[Recorded data]
========================

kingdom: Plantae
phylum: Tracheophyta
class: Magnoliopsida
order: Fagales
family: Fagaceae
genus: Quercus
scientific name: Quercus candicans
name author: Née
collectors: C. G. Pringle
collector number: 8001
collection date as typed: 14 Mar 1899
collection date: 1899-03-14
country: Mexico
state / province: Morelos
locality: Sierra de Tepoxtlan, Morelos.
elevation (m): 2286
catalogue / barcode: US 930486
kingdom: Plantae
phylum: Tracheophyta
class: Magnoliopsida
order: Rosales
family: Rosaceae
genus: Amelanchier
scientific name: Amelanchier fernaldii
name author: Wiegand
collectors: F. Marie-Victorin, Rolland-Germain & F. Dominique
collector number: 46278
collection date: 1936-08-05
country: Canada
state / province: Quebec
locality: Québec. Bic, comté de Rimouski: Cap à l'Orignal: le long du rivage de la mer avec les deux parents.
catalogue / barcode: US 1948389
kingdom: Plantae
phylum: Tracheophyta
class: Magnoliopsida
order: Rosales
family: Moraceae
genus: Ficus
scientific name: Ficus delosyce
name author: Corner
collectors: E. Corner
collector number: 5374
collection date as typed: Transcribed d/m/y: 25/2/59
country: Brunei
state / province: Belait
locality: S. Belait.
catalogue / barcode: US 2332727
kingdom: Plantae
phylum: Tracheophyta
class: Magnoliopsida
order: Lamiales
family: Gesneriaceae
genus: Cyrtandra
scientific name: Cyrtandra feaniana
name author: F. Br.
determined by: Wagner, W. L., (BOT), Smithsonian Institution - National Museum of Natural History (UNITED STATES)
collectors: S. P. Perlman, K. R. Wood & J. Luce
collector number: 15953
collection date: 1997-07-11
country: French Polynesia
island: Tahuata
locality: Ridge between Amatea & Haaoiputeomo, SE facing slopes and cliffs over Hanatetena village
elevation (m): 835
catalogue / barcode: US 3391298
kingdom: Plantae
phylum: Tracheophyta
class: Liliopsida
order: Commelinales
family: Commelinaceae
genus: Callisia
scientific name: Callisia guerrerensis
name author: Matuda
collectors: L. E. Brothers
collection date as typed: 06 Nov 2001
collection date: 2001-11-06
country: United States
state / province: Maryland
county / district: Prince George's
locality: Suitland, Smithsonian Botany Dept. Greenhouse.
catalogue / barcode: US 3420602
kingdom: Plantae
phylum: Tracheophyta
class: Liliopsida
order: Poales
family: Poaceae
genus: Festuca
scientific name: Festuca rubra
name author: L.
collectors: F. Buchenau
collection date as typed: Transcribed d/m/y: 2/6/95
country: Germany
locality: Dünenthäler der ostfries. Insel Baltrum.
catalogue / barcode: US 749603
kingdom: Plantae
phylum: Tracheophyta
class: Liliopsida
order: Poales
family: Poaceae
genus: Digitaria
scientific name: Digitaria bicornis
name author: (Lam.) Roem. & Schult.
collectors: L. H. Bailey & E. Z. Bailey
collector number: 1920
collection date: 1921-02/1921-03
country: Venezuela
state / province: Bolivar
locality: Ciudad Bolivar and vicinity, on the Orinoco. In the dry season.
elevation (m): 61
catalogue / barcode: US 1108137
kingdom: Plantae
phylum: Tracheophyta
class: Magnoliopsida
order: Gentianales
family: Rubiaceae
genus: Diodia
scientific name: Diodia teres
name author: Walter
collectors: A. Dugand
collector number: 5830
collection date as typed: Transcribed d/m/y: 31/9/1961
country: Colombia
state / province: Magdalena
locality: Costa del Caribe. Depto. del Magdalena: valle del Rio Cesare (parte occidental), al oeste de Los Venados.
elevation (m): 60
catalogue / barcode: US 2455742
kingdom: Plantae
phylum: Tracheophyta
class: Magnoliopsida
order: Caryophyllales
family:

========================

**Work to complete:** Could you rewrite all the entries above, substituting "collection site" for every "locality" and changing nothing else?

**Complete output:**
kingdom: Plantae
phylum: Tracheophyta
class: Magnoliopsida
order: Fagales
family: Fagaceae
genus: Quercus
scientific name: Quercus candicans
name author: Née
collectors: C. G. Pringle
collector number: 8001
collection date as typed: 14 Mar 1899
collection date: 1899-03-14
country: Mexico
state / province: Morelos
collection site: Sierra de Tepoxtlan, Morelos.
elevation (m): 2286
catalogue / barcode: US 930486
kingdom: Plantae
phylum: Tracheophyta
class: Magnoliopsida
order: Rosales
family: Rosaceae
genus: Amelanchier
scientific name: Amelanchier fernaldii
name author: Wiegand
collectors: F. Marie-Victorin, Rolland-Germain & F. Dominique
collector number: 46278
collection date: 1936-08-05
country: Canada
state / province: Quebec
collection site: Québec. Bic, comté de Rimouski: Cap à l'Orignal: le long du rivage de la mer avec les deux parents.
catalogue / barcode: US 1948389
kingdom: Plantae
phylum: Tracheophyta
class: Magnoliopsida
order: Rosales
family: Moraceae
genus: Ficus
scientific name: Ficus delosyce
name author: Corner
collectors: E. Corner
collector number: 5374
collection date as typed: Transcribed d/m/y: 25/2/59
country: Brunei
state / province: Belait
collection site: S. Belait.
catalogue / barcode: US 2332727
kingdom: Plantae
phylum: Tracheophyta
class: Magnoliopsida
order: Lamiales
family: Gesneriaceae
genus: Cyrtandra
scientific name: Cyrtandra feaniana
name author: F. Br.
determined by: Wagner, W. L., (BOT), Smithsonian Institution - National Museum of Natural History (UNITED STATES)
collectors: S. P. Perlman, K. R. Wood & J. Luce
collector number: 15953
collection date: 1997-07-11
country: French Polynesia
island: Tahuata
collection site: Ridge between Amatea & Haaoiputeomo, SE facing slopes and cliffs over Hanatetena village
elevation (m): 835
catalogue / barcode: US 3391298
kingdom: Plantae
phylum: Tracheophyta
class: Liliopsida
order: Commelinales
family: Commelinaceae
genus: Callisia
scientific name: Callisia guerrerensis
name author: Matuda
collectors: L. E. Brothers
collection date as typed: 06 Nov 2001
collection date: 2001-11-06
country: United States
state / province: Maryland
county / district: Prince George's
collection site: Suitland, Smithsonian Botany Dept. Greenhouse.
catalogue / barcode: US 3420602
kingdom: Plantae
phylum: Tracheophyta
class: Liliopsida
order: Poales
family: Poaceae
genus: Festuca
scientific name: Festuca rubra
name author: L.
collectors: F. Buchenau
collection date as typed: Transcribed d/m/y: 2/6/95
country: Germany
collection site: Dünenthäler der ostfries. Insel Baltrum.
catalogue / barcode: US 749603
kingdom: Plantae
phylum: Tracheophyta
class: Liliopsida
order: Poales
family: Poaceae
genus: Digitaria
scientific name: Digitaria bicornis
name author: (Lam.) Roem. & Schult.
collectors: L. H. Bailey & E. Z. Bailey
collector number: 1920
collection date: 1921-02/1921-03
country: Venezuela
state / province: Bolivar
collection site: Ciudad Bolivar and vicinity, on the Orinoco. In the dry season.
elevation (m): 61
catalogue / barcode: US 1108137
kingdom: Plantae
phylum: Tracheophyta
class: Magnoliopsida
order: Gentianales
family: Rubiaceae
genus: Diodia
scientific name: Diodia teres
name author: Walter
collectors: A. Dugand
collector number: 5830
collection date as typed: Transcribed d/m/y: 31/9/1961
country: Colombia
state / province: Magdalena
collection site: Costa del Caribe. Depto. del Magdalena: valle del Rio Cesare (parte occidental), al oeste de Los Venados.
elevation (m): 60
catalogue / barcode: US 2455742
kingdom: Plantae
phylum: Tracheophyta
class: Magnoliopsida
order: Caryophyllales
family:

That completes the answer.